DATASET CONTENT:
_ _ _ _ _

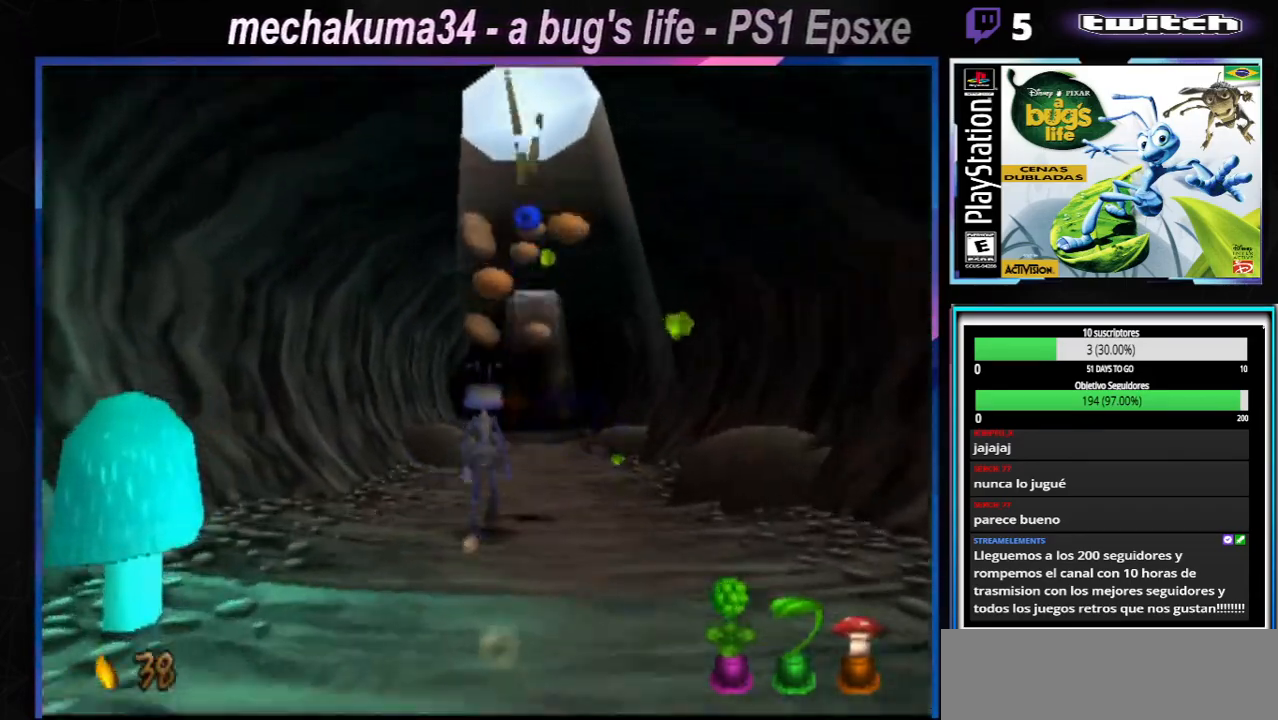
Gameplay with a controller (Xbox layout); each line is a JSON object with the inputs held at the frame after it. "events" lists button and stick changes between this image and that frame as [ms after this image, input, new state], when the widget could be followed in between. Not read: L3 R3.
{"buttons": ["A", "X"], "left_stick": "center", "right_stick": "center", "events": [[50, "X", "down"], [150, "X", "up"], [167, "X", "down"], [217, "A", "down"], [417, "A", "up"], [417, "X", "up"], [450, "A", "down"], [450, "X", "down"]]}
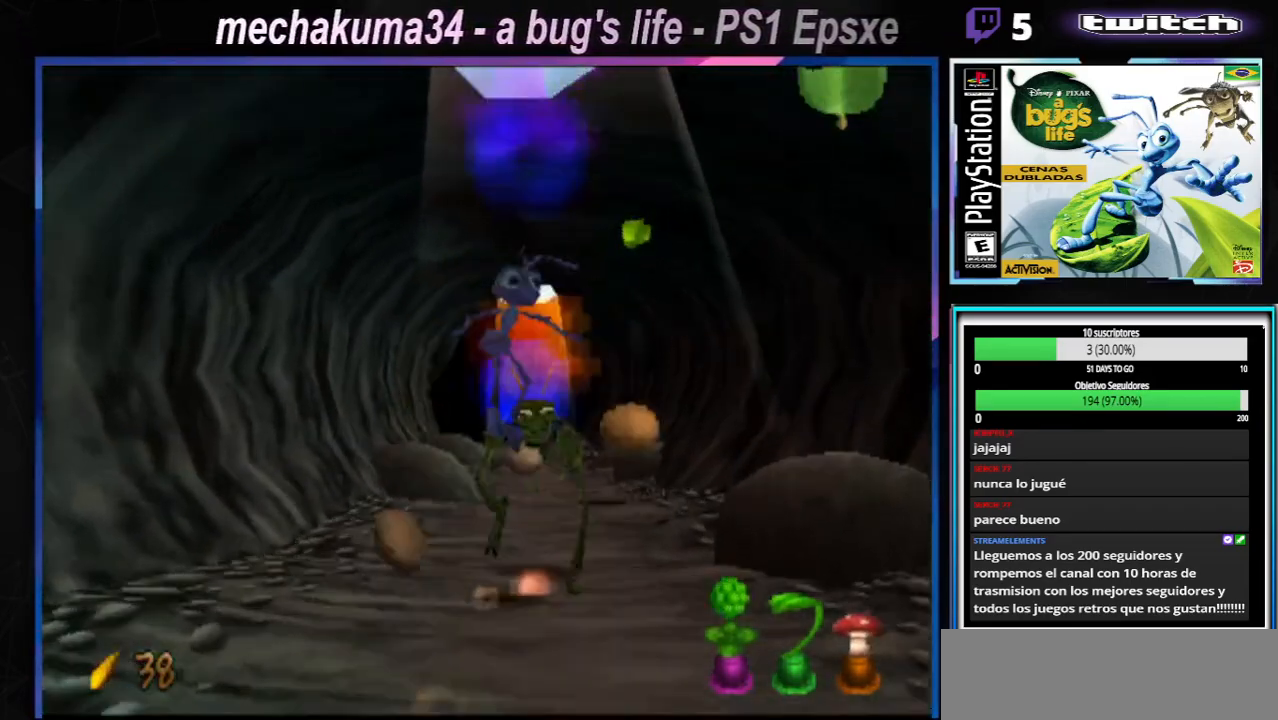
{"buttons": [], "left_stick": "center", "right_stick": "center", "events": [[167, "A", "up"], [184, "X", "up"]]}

_ _ _ _ _

Exact copy, pictures removed: set down the whole listing above.

Gameplay with a controller (Xbox layout); each line is a JSON object with the inputs held at the frame after it. "events" lists button and stick changes between this image and that frame as [ms after this image, input, new state], when the widget could be followed in between. Not read: L3 R3.
{"buttons": ["A", "X"], "left_stick": "center", "right_stick": "center", "events": [[50, "X", "down"], [150, "X", "up"], [167, "X", "down"], [217, "A", "down"], [417, "A", "up"], [417, "X", "up"], [450, "A", "down"], [450, "X", "down"]]}
{"buttons": [], "left_stick": "center", "right_stick": "center", "events": [[167, "A", "up"], [184, "X", "up"]]}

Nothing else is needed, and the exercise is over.